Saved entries
■ ■ ■

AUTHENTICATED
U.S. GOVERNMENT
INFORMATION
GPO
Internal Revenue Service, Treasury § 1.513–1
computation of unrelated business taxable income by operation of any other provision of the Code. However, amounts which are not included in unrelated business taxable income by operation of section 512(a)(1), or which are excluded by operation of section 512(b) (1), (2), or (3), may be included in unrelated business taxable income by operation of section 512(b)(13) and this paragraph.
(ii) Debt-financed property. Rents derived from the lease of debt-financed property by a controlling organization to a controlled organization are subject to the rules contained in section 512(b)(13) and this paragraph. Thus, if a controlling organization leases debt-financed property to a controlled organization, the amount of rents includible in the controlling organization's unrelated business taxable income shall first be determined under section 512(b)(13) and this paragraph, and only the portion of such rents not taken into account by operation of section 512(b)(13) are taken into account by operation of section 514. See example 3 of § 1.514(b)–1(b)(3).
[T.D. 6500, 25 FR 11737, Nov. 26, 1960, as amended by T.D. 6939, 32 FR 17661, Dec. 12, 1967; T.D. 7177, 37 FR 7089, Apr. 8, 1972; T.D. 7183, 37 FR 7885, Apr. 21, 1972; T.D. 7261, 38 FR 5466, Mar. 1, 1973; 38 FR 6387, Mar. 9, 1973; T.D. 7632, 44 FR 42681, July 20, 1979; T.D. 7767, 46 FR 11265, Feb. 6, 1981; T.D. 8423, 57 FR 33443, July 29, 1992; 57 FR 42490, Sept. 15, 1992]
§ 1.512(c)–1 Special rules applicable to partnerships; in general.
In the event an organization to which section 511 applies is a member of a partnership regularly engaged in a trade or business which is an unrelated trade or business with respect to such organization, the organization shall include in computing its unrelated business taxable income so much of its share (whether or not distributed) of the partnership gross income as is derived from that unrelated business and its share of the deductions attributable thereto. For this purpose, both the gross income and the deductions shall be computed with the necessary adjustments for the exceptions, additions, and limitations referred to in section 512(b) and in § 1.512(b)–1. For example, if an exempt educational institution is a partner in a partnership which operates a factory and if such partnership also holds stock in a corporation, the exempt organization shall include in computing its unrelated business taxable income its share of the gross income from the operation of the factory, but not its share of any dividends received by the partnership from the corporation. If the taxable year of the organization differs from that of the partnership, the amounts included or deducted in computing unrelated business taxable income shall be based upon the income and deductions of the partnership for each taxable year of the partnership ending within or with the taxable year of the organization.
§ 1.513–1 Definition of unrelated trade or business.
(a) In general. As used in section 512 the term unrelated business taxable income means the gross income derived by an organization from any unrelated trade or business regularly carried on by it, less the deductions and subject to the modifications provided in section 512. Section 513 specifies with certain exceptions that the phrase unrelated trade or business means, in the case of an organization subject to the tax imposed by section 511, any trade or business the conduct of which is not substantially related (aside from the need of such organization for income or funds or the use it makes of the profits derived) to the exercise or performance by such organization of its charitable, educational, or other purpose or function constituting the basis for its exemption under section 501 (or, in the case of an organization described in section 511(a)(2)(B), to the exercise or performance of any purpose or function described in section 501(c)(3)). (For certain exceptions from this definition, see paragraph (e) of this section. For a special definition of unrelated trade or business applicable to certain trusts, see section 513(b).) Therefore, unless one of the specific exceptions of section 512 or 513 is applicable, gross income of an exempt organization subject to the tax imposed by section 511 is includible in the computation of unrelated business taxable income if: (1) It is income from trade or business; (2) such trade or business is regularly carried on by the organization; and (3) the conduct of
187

■ ■ ■

→ **WORK TASK**:
If a line comes after the one that contains "partnerships; in general.", leave it out; return every line of the entries up to that point exactly, starting with the first, with that line included.

→ **SOLUTION TO THIS EXERCISE**:
AUTHENTICATED
U.S. GOVERNMENT
INFORMATION
GPO
Internal Revenue Service, Treasury § 1.513–1
computation of unrelated business taxable income by operation of any other provision of the Code. However, amounts which are not included in unrelated business taxable income by operation of section 512(a)(1), or which are excluded by operation of section 512(b) (1), (2), or (3), may be included in unrelated business taxable income by operation of section 512(b)(13) and this paragraph.
(ii) Debt-financed property. Rents derived from the lease of debt-financed property by a controlling organization to a controlled organization are subject to the rules contained in section 512(b)(13) and this paragraph. Thus, if a controlling organization leases debt-financed property to a controlled organization, the amount of rents includible in the controlling organization's unrelated business taxable income shall first be determined under section 512(b)(13) and this paragraph, and only the portion of such rents not taken into account by operation of section 512(b)(13) are taken into account by operation of section 514. See example 3 of § 1.514(b)–1(b)(3).
[T.D. 6500, 25 FR 11737, Nov. 26, 1960, as amended by T.D. 6939, 32 FR 17661, Dec. 12, 1967; T.D. 7177, 37 FR 7089, Apr. 8, 1972; T.D. 7183, 37 FR 7885, Apr. 21, 1972; T.D. 7261, 38 FR 5466, Mar. 1, 1973; 38 FR 6387, Mar. 9, 1973; T.D. 7632, 44 FR 42681, July 20, 1979; T.D. 7767, 46 FR 11265, Feb. 6, 1981; T.D. 8423, 57 FR 33443, July 29, 1992; 57 FR 42490, Sept. 15, 1992]
§ 1.512(c)–1 Special rules applicable to partnerships; in general.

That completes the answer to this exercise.